[Start SOURCE]

QT: Starting off I’d like you to know, The Life and Times of Judge Roy Bean is my favorite screenplay.

JM: Gee, thank you. I really like that too. I hope you read my screenplay. The screenplay is much much better than the movie.

QT: Now you received sole credit on the screenplay, but I heard you say in interviews that John Huston ruined your screenplay?

JM: Well, he made me do all the writing (the director of Judge Roy Bean, John Huston). But he’d say I want you to do this’ an’ that’, mostly out of inattention.

QT: If you would of directed it, as you intended, how would it have been different?

JM: It would have been a lot different! The movie now is kinda’ a poor man’s Butch Cassidy or something. I think it has a lack of commitment – totally. It doesn’t really look like one thing or another. All the people – I adore Paul Newman, I think he’s a wonderful actor, but, I don’t think, he would ever be the best choice for Judge Roy Bean. And on and on. All the characters, the people who play little parts in the movie, little cameos and things. The look of the movie was never quite right to me. There’s a tone to the movie, it’s a very kind of fritzy, almost I hate to say it, a Beverly Hills western. There’s a feeling to it now that wasn’t there originally. It’s a much stronger movie in the screenplay.

[End SOURCE]
[Start RECORDS PROVIDED]

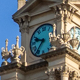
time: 9:36
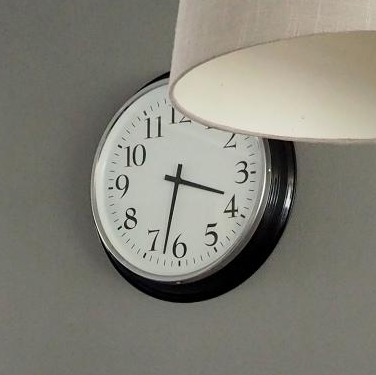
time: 3:32
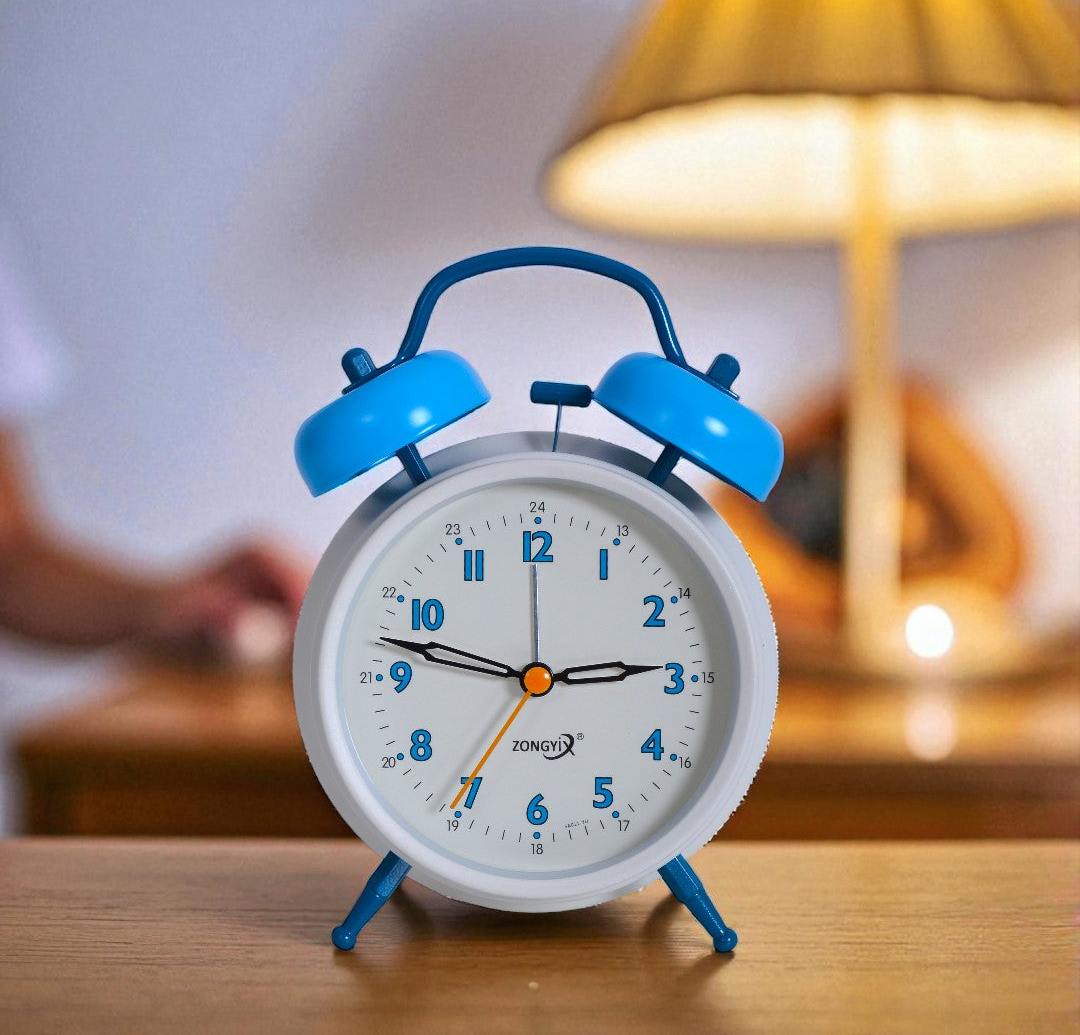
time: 2:47
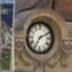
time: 7:10
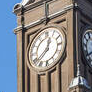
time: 12:38
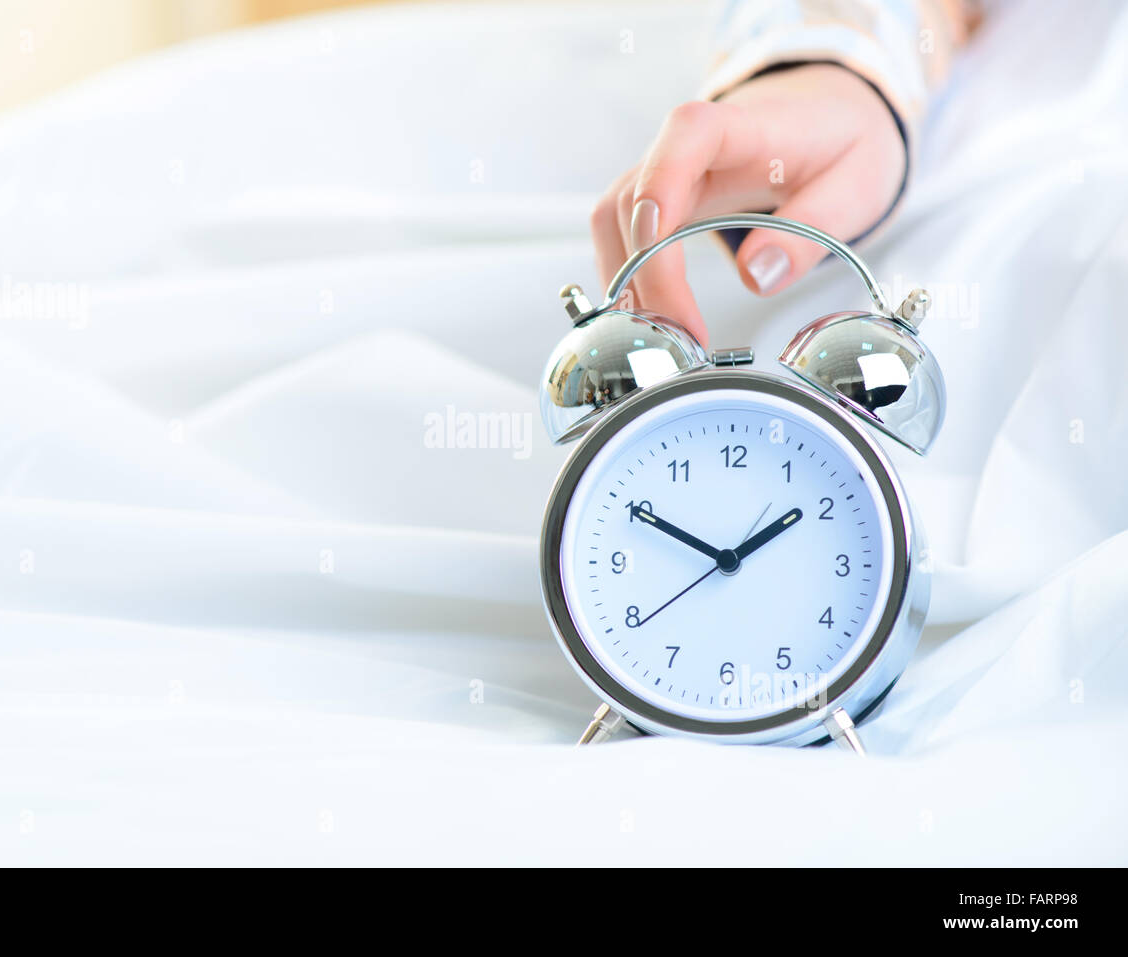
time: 1:50
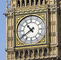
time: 10:39
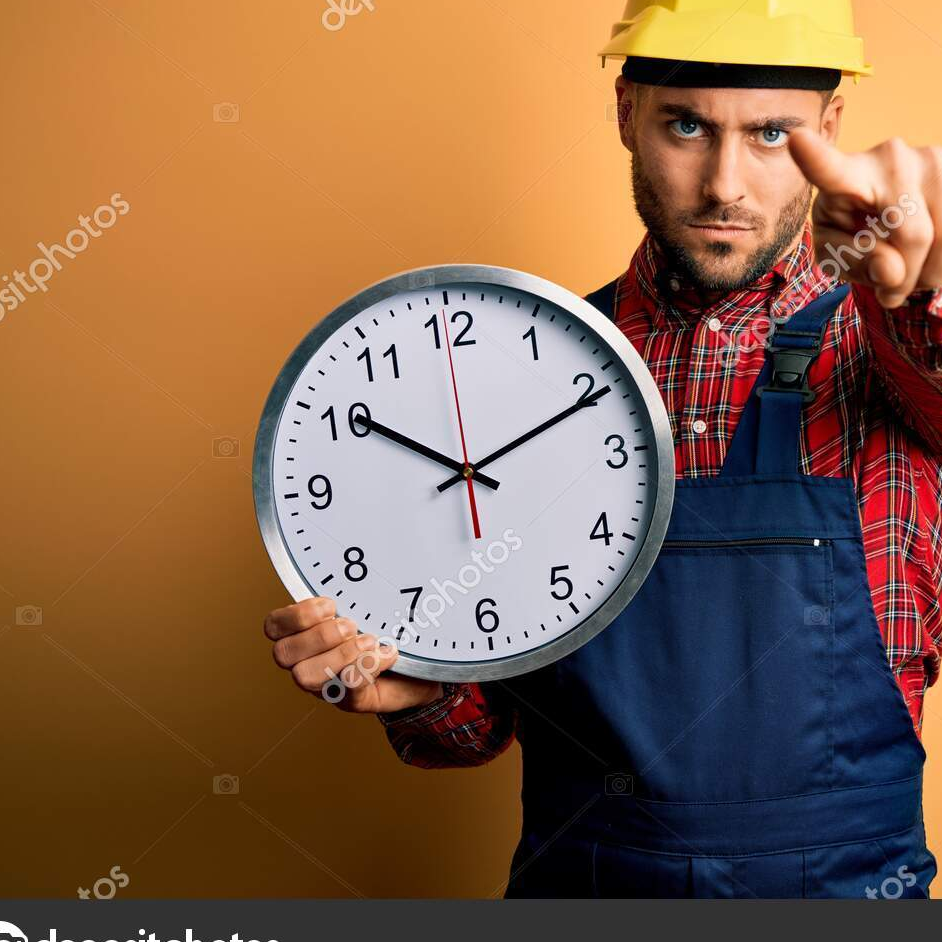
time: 10:10
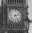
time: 2:24
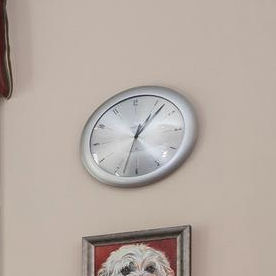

[End RECORDS PROVIDED]

_BRIEF A_
Reproduce the passage of the interview that begins at the words "QT: Now you" and stops after the words "out of inattention.".
_BRIEF B_
List every personal name that appears in the interview, in the order of first appearance.

_REPLY A_
QT: Now you received sole credit on the screenplay, but I heard you say in interviews that John Huston ruined your screenplay?

JM: Well, he made me do all the writing (the director of Judge Roy Bean, John Huston). But he’d say I want you to do this’ an’ that’, mostly out of inattention.

_REPLY B_
Roy Bean
John Huston
Butch Cassidy
Paul Newman